**REQUIRED WORK**
Write out every one of the following lines word for word, in the same order and with the same line breaks.

====== RECORDS FOR THIS TASK

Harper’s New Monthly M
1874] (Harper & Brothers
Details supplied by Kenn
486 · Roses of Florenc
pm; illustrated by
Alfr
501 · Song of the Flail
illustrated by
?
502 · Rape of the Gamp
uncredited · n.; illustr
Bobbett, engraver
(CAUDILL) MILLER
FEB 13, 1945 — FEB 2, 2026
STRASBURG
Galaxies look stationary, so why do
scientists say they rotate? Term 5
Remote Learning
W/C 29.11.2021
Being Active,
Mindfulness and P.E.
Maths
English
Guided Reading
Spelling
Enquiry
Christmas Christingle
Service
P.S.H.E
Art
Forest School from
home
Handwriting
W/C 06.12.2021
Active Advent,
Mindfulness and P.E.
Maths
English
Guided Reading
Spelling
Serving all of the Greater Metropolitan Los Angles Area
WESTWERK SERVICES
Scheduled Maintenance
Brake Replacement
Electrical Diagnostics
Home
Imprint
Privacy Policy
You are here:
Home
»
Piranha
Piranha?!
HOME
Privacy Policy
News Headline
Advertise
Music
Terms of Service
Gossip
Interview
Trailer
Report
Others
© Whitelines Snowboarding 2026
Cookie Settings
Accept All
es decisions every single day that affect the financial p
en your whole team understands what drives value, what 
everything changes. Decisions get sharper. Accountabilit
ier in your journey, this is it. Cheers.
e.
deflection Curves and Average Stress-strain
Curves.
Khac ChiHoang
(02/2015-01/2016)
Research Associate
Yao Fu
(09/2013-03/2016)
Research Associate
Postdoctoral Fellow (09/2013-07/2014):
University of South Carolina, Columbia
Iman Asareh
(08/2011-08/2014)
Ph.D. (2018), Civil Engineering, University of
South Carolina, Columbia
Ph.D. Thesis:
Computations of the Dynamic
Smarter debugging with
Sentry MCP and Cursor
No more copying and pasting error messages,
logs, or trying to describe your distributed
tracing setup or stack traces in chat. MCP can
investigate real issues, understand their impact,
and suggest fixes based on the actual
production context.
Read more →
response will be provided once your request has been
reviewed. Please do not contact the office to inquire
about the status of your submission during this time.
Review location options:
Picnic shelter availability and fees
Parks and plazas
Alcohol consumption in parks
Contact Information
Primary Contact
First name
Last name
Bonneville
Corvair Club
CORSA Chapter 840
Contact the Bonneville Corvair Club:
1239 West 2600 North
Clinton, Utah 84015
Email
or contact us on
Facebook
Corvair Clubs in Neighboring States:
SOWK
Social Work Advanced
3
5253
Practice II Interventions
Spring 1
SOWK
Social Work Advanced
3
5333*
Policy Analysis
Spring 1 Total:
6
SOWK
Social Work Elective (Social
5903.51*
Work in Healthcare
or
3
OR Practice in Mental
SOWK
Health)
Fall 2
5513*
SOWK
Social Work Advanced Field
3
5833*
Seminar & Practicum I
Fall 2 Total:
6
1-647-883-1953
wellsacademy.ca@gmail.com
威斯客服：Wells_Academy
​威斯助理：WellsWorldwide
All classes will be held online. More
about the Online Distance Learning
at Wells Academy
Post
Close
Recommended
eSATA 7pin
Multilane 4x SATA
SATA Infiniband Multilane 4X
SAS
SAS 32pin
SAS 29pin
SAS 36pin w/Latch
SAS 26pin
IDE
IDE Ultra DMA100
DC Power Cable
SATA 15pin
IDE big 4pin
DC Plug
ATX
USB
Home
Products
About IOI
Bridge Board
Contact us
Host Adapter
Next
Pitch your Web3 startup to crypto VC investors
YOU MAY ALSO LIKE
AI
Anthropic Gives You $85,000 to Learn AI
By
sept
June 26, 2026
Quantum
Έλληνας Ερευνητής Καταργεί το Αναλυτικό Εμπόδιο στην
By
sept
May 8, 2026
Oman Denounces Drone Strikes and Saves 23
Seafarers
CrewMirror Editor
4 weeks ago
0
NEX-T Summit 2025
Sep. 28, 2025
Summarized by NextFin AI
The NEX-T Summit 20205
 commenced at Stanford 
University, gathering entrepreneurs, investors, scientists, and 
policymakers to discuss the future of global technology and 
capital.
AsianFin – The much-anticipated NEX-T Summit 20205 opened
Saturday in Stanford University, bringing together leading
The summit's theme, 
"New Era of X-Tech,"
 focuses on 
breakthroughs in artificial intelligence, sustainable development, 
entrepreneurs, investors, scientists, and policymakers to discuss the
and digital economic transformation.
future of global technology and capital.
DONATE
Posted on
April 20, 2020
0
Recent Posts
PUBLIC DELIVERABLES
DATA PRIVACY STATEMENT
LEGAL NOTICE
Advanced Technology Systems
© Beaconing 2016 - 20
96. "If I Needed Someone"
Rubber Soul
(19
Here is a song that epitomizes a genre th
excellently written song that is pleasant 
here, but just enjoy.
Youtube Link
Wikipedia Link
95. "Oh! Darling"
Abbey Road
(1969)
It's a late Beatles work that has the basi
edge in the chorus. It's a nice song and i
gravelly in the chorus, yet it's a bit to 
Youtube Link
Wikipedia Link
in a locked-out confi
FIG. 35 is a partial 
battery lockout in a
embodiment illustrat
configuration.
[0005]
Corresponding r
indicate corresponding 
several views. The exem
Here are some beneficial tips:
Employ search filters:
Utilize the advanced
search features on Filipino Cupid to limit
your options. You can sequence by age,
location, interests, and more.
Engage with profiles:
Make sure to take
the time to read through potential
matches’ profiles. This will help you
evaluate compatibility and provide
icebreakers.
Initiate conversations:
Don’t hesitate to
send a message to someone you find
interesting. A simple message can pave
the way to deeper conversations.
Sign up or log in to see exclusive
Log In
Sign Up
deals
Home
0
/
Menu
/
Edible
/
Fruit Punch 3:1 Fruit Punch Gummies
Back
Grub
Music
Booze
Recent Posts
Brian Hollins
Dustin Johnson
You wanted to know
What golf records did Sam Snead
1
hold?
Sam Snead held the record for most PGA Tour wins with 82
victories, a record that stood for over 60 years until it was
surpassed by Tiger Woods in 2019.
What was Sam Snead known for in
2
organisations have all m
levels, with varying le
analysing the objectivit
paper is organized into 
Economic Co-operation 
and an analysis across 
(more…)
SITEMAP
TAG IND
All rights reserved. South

============

**TASK RESULT**
Harper’s New Monthly M
1874] (Harper & Brothers
Details supplied by Kenn
486 · Roses of Florenc
pm; illustrated by
Alfr
501 · Song of the Flail
illustrated by
?
502 · Rape of the Gamp
uncredited · n.; illustr
Bobbett, engraver
(CAUDILL) MILLER
FEB 13, 1945 — FEB 2, 2026
STRASBURG
Galaxies look stationary, so why do
scientists say they rotate? Term 5
Remote Learning
W/C 29.11.2021
Being Active,
Mindfulness and P.E.
Maths
English
Guided Reading
Spelling
Enquiry
Christmas Christingle
Service
P.S.H.E
Art
Forest School from
home
Handwriting
W/C 06.12.2021
Active Advent,
Mindfulness and P.E.
Maths
English
Guided Reading
Spelling
Serving all of the Greater Metropolitan Los Angles Area
WESTWERK SERVICES
Scheduled Maintenance
Brake Replacement
Electrical Diagnostics
Home
Imprint
Privacy Policy
You are here:
Home
»
Piranha
Piranha?!
HOME
Privacy Policy
News Headline
Advertise
Music
Terms of Service
Gossip
Interview
Trailer
Report
Others
© Whitelines Snowboarding 2026
Cookie Settings
Accept All
es decisions every single day that affect the financial p
en your whole team understands what drives value, what 
everything changes. Decisions get sharper. Accountabilit
ier in your journey, this is it. Cheers.
e.
deflection Curves and Average Stress-strain
Curves.
Khac ChiHoang
(02/2015-01/2016)
Research Associate
Yao Fu
(09/2013-03/2016)
Research Associate
Postdoctoral Fellow (09/2013-07/2014):
University of South Carolina, Columbia
Iman Asareh
(08/2011-08/2014)
Ph.D. (2018), Civil Engineering, University of
South Carolina, Columbia
Ph.D. Thesis:
Computations of the Dynamic
Smarter debugging with
Sentry MCP and Cursor
No more copying and pasting error messages,
logs, or trying to describe your distributed
tracing setup or stack traces in chat. MCP can
investigate real issues, understand their impact,
and suggest fixes based on the actual
production context.
Read more →
response will be provided once your request has been
reviewed. Please do not contact the office to inquire
about the status of your submission during this time.
Review location options:
Picnic shelter availability and fees
Parks and plazas
Alcohol consumption in parks
Contact Information
Primary Contact
First name
Last name
Bonneville
Corvair Club
CORSA Chapter 840
Contact the Bonneville Corvair Club:
1239 West 2600 North
Clinton, Utah 84015
Email
or contact us on
Facebook
Corvair Clubs in Neighboring States:
SOWK
Social Work Advanced
3
5253
Practice II Interventions
Spring 1
SOWK
Social Work Advanced
3
5333*
Policy Analysis
Spring 1 Total:
6
SOWK
Social Work Elective (Social
5903.51*
Work in Healthcare
or
3
OR Practice in Mental
SOWK
Health)
Fall 2
5513*
SOWK
Social Work Advanced Field
3
5833*
Seminar & Practicum I
Fall 2 Total:
6
1-647-883-1953
wellsacademy.ca@gmail.com
威斯客服：Wells_Academy
​威斯助理：WellsWorldwide
All classes will be held online. More
about the Online Distance Learning
at Wells Academy
Post
Close
Recommended
eSATA 7pin
Multilane 4x SATA
SATA Infiniband Multilane 4X
SAS
SAS 32pin
SAS 29pin
SAS 36pin w/Latch
SAS 26pin
IDE
IDE Ultra DMA100
DC Power Cable
SATA 15pin
IDE big 4pin
DC Plug
ATX
USB
Home
Products
About IOI
Bridge Board
Contact us
Host Adapter
Next
Pitch your Web3 startup to crypto VC investors
YOU MAY ALSO LIKE
AI
Anthropic Gives You $85,000 to Learn AI
By
sept
June 26, 2026
Quantum
Έλληνας Ερευνητής Καταργεί το Αναλυτικό Εμπόδιο στην
By
sept
May 8, 2026
Oman Denounces Drone Strikes and Saves 23
Seafarers
CrewMirror Editor
4 weeks ago
0
NEX-T Summit 2025
Sep. 28, 2025
Summarized by NextFin AI
The NEX-T Summit 20205
 commenced at Stanford 
University, gathering entrepreneurs, investors, scientists, and 
policymakers to discuss the future of global technology and 
capital.
AsianFin – The much-anticipated NEX-T Summit 20205 opened
Saturday in Stanford University, bringing together leading
The summit's theme, 
"New Era of X-Tech,"
 focuses on 
breakthroughs in artificial intelligence, sustainable development, 
entrepreneurs, investors, scientists, and policymakers to discuss the
and digital economic transformation.
future of global technology and capital.
DONATE
Posted on
April 20, 2020
0
Recent Posts
PUBLIC DELIVERABLES
DATA PRIVACY STATEMENT
LEGAL NOTICE
Advanced Technology Systems
© Beaconing 2016 - 20
96. "If I Needed Someone"
Rubber Soul
(19
Here is a song that epitomizes a genre th
excellently written song that is pleasant 
here, but just enjoy.
Youtube Link
Wikipedia Link
95. "Oh! Darling"
Abbey Road
(1969)
It's a late Beatles work that has the basi
edge in the chorus. It's a nice song and i
gravelly in the chorus, yet it's a bit to 
Youtube Link
Wikipedia Link
in a locked-out confi
FIG. 35 is a partial 
battery lockout in a
embodiment illustrat
configuration.
[0005]
Corresponding r
indicate corresponding 
several views. The exem
Here are some beneficial tips:
Employ search filters:
Utilize the advanced
search features on Filipino Cupid to limit
your options. You can sequence by age,
location, interests, and more.
Engage with profiles:
Make sure to take
the time to read through potential
matches’ profiles. This will help you
evaluate compatibility and provide
icebreakers.
Initiate conversations:
Don’t hesitate to
send a message to someone you find
interesting. A simple message can pave
the way to deeper conversations.
Sign up or log in to see exclusive
Log In
Sign Up
deals
Home
0
/
Menu
/
Edible
/
Fruit Punch 3:1 Fruit Punch Gummies
Back
Grub
Music
Booze
Recent Posts
Brian Hollins
Dustin Johnson
You wanted to know
What golf records did Sam Snead
1
hold?
Sam Snead held the record for most PGA Tour wins with 82
victories, a record that stood for over 60 years until it was
surpassed by Tiger Woods in 2019.
What was Sam Snead known for in
2
organisations have all m
levels, with varying le
analysing the objectivit
paper is organized into 
Economic Co-operation 
and an analysis across 
(more…)
SITEMAP
TAG IND
All rights reserved. South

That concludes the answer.